# realtek alc883 (intel hd audio codec) broken in 2.6.30.1

## phalaxy

really crappy bug,

after the arrival of the 2.6.30 kernel headers i decided as always to upgrade from 2.6.29.4 to the 2.6.30.1 kernel, but ...

after the usual upgrade steps and the reboot i got this from the alsasound init script at boot:

* Restoring Mixer Levels...

Unknown hardware: "HDA-Intel" "Realtek ALC883" "HDA:10ec0883,10438284,00100002 HDA:15433155,15433c55,00100700" "0x1043" "0x8284"

Hardware is initialized using a guess method

/usr/share/alsa/init/default:51: control element not found

/usr/share/alsa/init/default:52: missing closing brace for format

/usr/share/alsa/init/default:52: error parsing CTL attribute

/usr/share/alsa/init/default:52: invalid rule

* Errors while restoring defaults, ignoring                               [ ok ]

as you can imagine my realtek alc883 hd audio chip in my asus c90s laptop stopped working. the programms like audacious and gnome-mplayer still playing stuff but without audio.

no channels are muted and all are at 100 percent so there is no stupid "user mixer misconfiguration" problem.

----------

## audiodef

Did you check for an alsa-utils upgrade and re-run alsaconf? And you're setting your alsa stuff as modules for alsaconf to handle, right?

----------

Record extracts:
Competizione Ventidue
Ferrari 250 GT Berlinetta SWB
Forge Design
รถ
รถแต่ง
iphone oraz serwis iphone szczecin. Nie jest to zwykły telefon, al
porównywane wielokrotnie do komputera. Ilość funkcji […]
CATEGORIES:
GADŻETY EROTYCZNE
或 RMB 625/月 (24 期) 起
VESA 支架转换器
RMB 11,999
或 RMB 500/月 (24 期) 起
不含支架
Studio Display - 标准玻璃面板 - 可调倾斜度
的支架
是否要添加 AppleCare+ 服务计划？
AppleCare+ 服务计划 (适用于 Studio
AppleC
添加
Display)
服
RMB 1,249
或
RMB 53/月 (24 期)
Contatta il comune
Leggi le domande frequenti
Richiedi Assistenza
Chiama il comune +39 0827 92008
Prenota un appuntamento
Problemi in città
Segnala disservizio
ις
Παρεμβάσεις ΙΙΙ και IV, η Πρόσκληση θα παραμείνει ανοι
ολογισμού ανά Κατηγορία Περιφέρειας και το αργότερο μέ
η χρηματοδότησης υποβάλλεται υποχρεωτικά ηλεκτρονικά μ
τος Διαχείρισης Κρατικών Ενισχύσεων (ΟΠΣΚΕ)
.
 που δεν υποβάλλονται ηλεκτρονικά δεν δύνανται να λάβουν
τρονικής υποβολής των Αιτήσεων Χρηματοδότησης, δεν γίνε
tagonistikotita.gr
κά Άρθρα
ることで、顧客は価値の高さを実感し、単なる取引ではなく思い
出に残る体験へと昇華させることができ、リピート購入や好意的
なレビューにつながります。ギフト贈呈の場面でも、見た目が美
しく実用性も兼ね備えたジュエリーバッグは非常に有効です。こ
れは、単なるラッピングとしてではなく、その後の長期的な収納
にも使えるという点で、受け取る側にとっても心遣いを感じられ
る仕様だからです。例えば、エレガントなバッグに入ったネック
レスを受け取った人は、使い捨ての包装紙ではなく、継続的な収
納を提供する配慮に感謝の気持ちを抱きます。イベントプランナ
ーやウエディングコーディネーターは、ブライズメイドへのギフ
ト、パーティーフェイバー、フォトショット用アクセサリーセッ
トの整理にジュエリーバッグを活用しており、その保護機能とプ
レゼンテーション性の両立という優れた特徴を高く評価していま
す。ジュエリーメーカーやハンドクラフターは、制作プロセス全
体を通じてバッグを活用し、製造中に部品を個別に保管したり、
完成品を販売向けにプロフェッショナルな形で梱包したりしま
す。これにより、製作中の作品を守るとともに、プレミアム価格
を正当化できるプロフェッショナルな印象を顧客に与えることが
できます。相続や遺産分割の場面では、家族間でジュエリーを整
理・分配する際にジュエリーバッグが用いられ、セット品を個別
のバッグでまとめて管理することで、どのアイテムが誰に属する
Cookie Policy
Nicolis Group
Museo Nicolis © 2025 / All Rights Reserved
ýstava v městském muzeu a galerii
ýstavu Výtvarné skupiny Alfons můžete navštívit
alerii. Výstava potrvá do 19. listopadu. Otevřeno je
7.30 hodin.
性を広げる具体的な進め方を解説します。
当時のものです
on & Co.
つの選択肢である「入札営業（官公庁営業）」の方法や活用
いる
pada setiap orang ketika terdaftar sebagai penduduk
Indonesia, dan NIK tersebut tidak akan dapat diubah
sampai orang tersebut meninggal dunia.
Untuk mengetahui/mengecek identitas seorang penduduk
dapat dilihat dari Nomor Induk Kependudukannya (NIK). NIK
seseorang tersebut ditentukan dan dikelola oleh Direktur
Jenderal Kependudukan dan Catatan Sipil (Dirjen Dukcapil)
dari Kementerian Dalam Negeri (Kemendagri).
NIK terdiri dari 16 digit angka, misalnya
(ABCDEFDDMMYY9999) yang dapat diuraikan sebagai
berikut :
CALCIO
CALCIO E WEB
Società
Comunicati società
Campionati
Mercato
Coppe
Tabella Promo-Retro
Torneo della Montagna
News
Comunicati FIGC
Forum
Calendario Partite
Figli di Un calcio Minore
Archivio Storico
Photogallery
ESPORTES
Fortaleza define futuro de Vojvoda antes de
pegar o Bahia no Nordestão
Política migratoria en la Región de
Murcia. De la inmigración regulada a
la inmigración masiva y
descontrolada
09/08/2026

Apply what you read:
**1)** In the thread about the Realtek ALC883 audio problem, which laptop model contains the audio chip?
**2)** Print the passage from the Realtek ALC883 thread between "as you can imagine" and "to handle, right?", inclusive.

Answers to each task:
**1)** An Asus C90S laptop.

**2)**
as you can imagine my realtek alc883 hd audio chip in my asus c90s laptop stopped working. the programms like audacious and gnome-mplayer still playing stuff but without audio.

no channels are muted and all are at 100 percent so there is no stupid "user mixer misconfiguration" problem.

----------

## audiodef

Did you check for an alsa-utils upgrade and re-run alsaconf? And you're setting your alsa stuff as modules for alsaconf to handle, right?